WHEN a sea of 5,000 men send out a sonic wave of “YA ALI!” something stops in the blood. Speaker after speaker calls on them. They call back. Again and again and again and again. And each time it is a decibel higher.
This was the dharna in Parachinar, a place that was impossible to fathom, right at the tip of Pakistan, a mere hour away from Kabul, which is so close pregnant women prefer the obgyn Dr Zainab Ashiq here. The ground beneath your feet doesn’t feel like Fata, that Fata you had so many strange ideas about.
A group of us arrived on Wednesday: social activist Jibran Nasir, Elaj Trust’s Dr Talha Rehman, development worker Meena Gabeena and Saad Edhi with three ambulances. When we crossed into Kurram Agency, there was no new country to arrive in. A sign greeted us: Eid Mubarak, no firing.
After an eight-hour drive from Islamabad, we headed straight to the dharna. It stretched from Nazarband Chowk to the cordoned-off Political Agent’s office in a street lined by ancient maple leaf or chinar trees. Three tiers of voluntary security pat arrivals down. “We all know each other but we still frisk,” medical student B. Hussain tells me later.
The city was closed up for the sit-in since June 23 when a double-tap bombing killed close to 85 people (some bodies have not been found). One of the victims was a child who went to scavenge for the fruit and vegetables that roll off carts when being offloaded into the market.
Life will not go on until their demands were met. The gripe was that no one had come to visit them until Friday, when the protest was called off. There is terrorism fatigue in Pakistan. “We are simply not a political vote bank,” says Q. Ali, a resident. Reaching Parachinar seems impossible for the average outsider journalist. The ones who do work here cannot always tell it like it is.

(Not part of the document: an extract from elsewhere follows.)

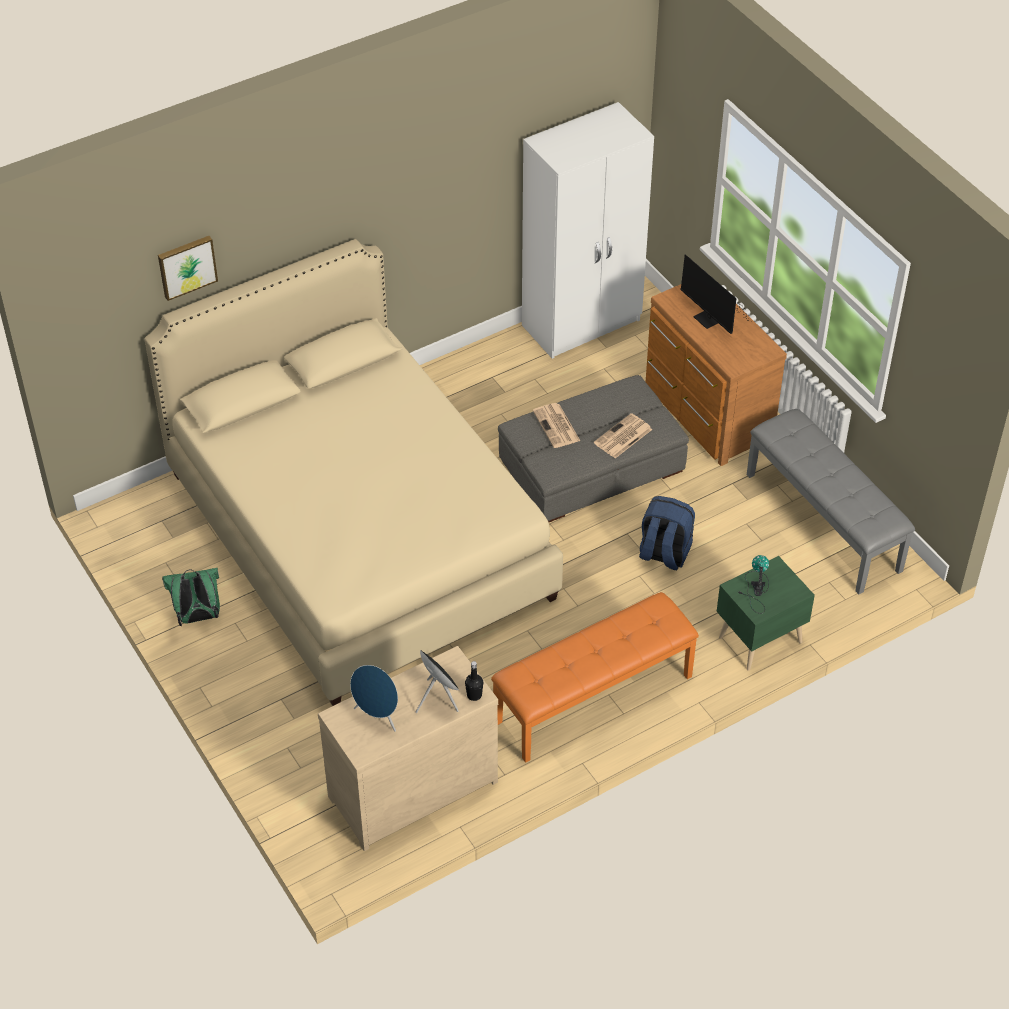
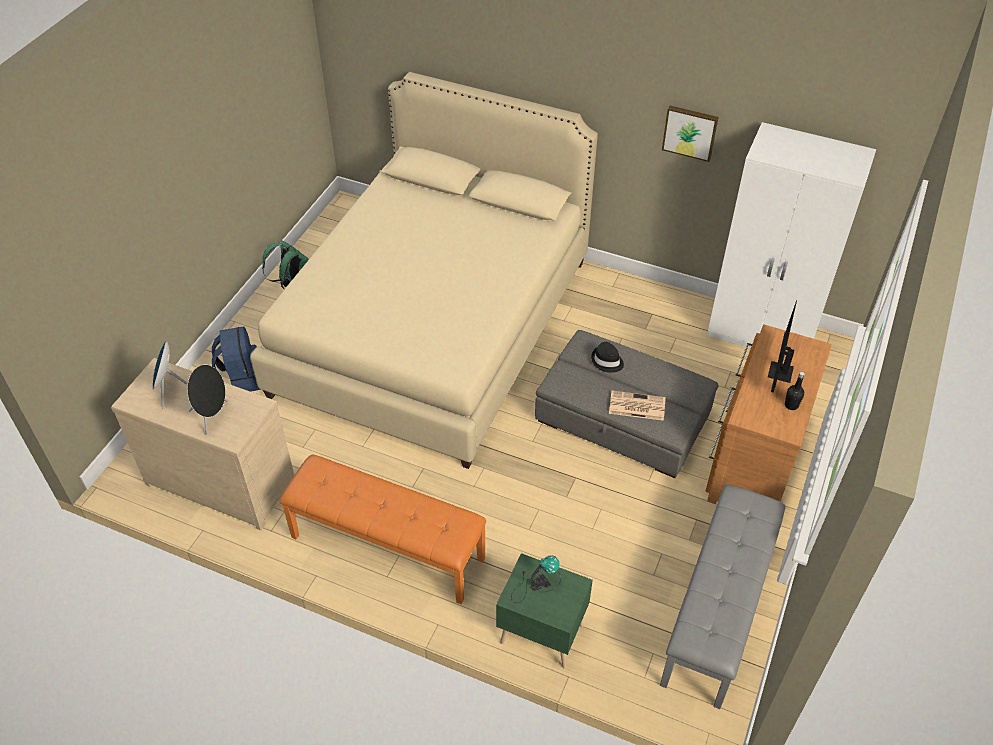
camera: 55 degrees right, 0 degrees up
picture [158,236,218,301] -> picture moved to [662,105,719,162]
black bottle [465,661,483,701] -> black bottle moved to [785,372,805,410]
newspaper [533,403,580,448] -> black hat [591,342,624,373]
blue backpack [639,496,695,570] -> blue backpack moved to [212,326,260,392]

What was difficult to say is what happened after the blasts that day. Incensed men rushed to the Political Agent’s office to protest. They say that fire was opened on them. H. Abbas is nursing a gunshot wound at the Agency Headquarters Hospital. “We were not armed,” he says. You can’t just run around Parachinar with a gun.

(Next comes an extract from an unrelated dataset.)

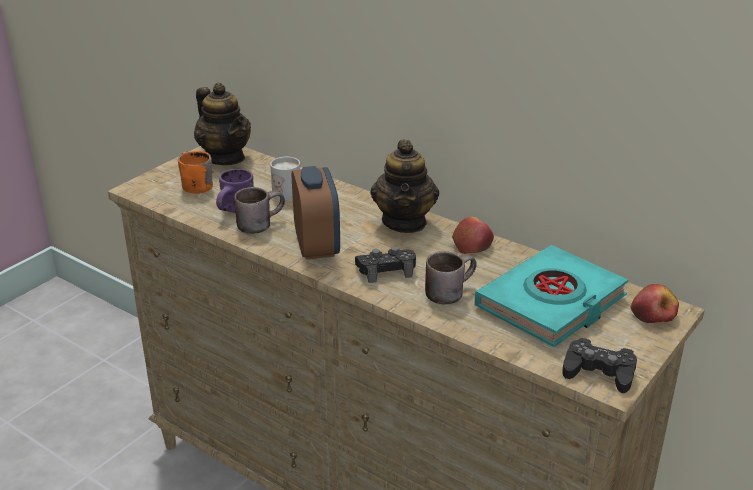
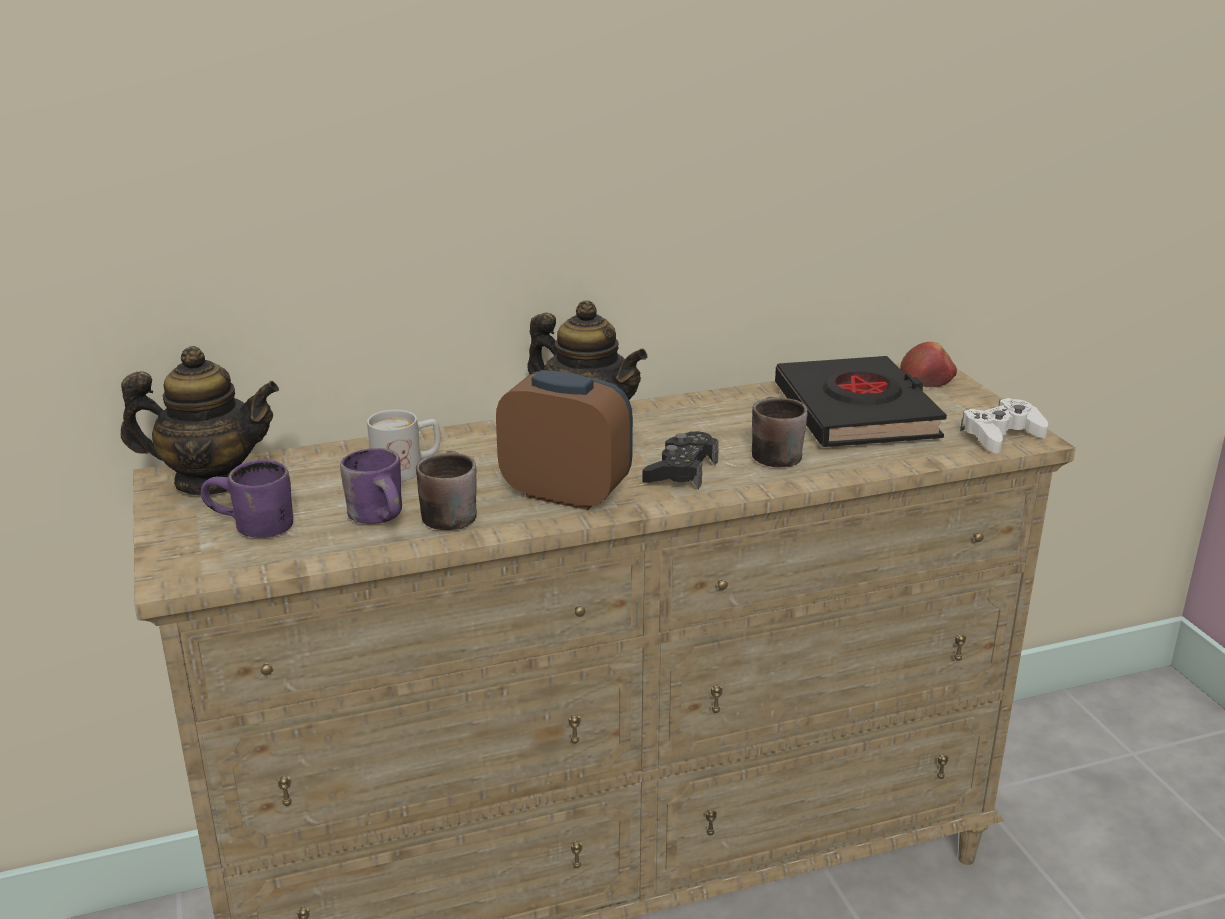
camera: 55 degrees left, 5 degrees down
orange mug [178,151,213,194] -> purple mug [201,460,293,538]
apple [452,217,494,254] -> none
turquoise book [475,245,628,347] -> black book [775,356,947,447]
black game controller [562,338,637,393] -> white game controller [960,398,1048,453]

Parachinar is being attacked for many reasons. What stands out is the year 2007 when the Taliban tried to muscle their way in to Kurram Agency with their own form of Shariat. They wrested control from Tall to Sada in lower Kurram but the people of upper Kurram or Parachinar fended them off. It was hellish till 2012. The Taliban cut off the road to Parachinar so you had to go all the way round through Kabul to re-enter Pakistan from the other side. They were cut off; 3G stopped working last year. There is virtually no internet. An Afghan SIM will work better. It was in these years that the men started leaving to seek asylum in Australia and Canada. Virtually every house has one who left. Their remittances keep Parachinar afloat.
Parachinar is made up of the Turis, who are all Shia, and the Bangash who can be both. The Taliban would brook no Shias, and the Sunnis who lived in Kurram came under pressure to side with them.

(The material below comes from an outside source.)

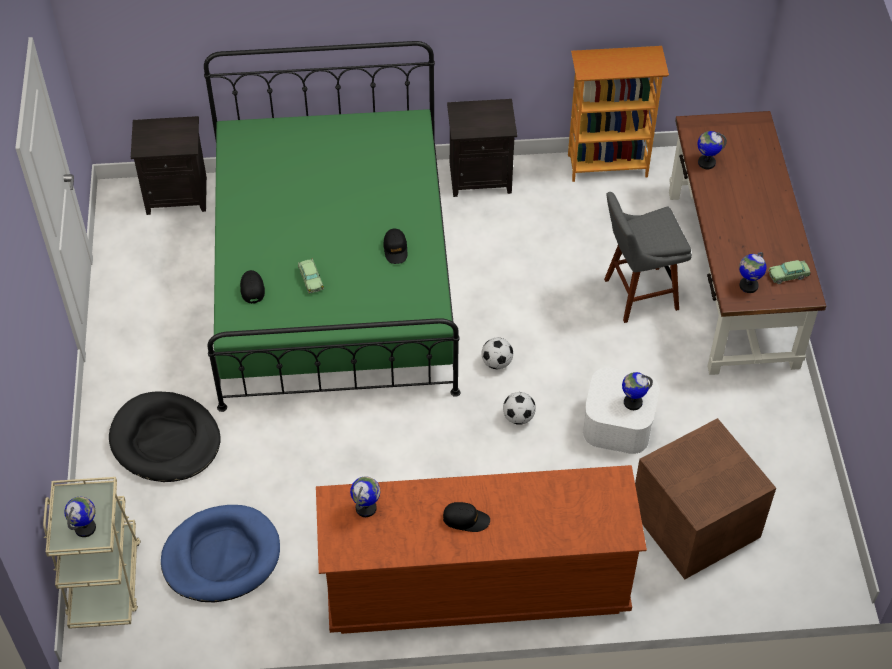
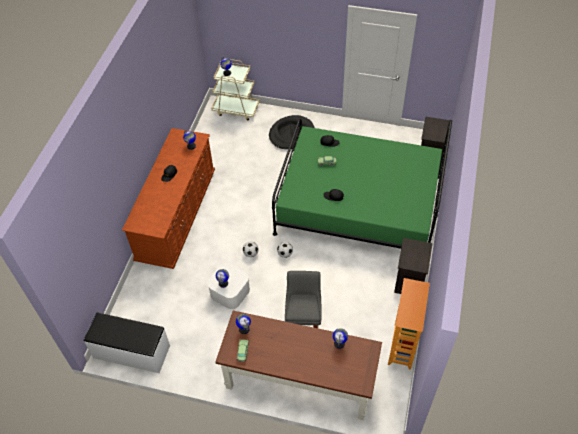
camera: 110 degrees right, 0 degrees up
blue dog bed [161,505,280,602] -> none
brown storage box [635,418,776,579] -> none
none -> white bench [84,313,170,373]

“They had no choice,” explains Basharat. The Sunnis fled. With them gone, it was just the Shia Turis who were left. And so, if you sent in a suicide bomber, you would most certainly get a high Shia death toll. “We were hemmed in,” says Hidayat Pasdar, a journalist with Mashriq TV. “It was like being closed up in a sandook.” The Turis were left to fight for themselves.
They fought, but Parachinar had been rendered vulnerable, they say, by the FC. Indeed, the key demand for the dharna was that locals be part of the FC as it used to be up till the 1980s. But then there was a policy shift and outsiders, or tribals from Waziristan etc, were posted here and the Turi FC men would be posted elsewhere. Parachinar argues that locals recognise each other, will have a responsibility to their own people and it will be difficult for them to take their duties lightly compared to outsiders who may not be that invested in protecting the area. Examples of laxity include allowing cars to come in unchecked from the border. They could be carrying bomb-making equipment for all anyone knows. The suicide bombers have so far been all outsiders. This is why Parachinar wants to protect itself now.
By day 8, Friday, after a delegation headed out with demands, COAS General Qamar Bajwa came to the city. As the helicopters passed overhead, the buzz grew more palpable. Something had to give this time. Something has to stop this from happening: Haidery Bloodbank’s Liaquat Bangash’s six-year-old daughter asked him why they were not having Eid this year. He replied that they had a bomb blast. Her response was swift and logical: “So can we have Eid when the bomb blast ends?”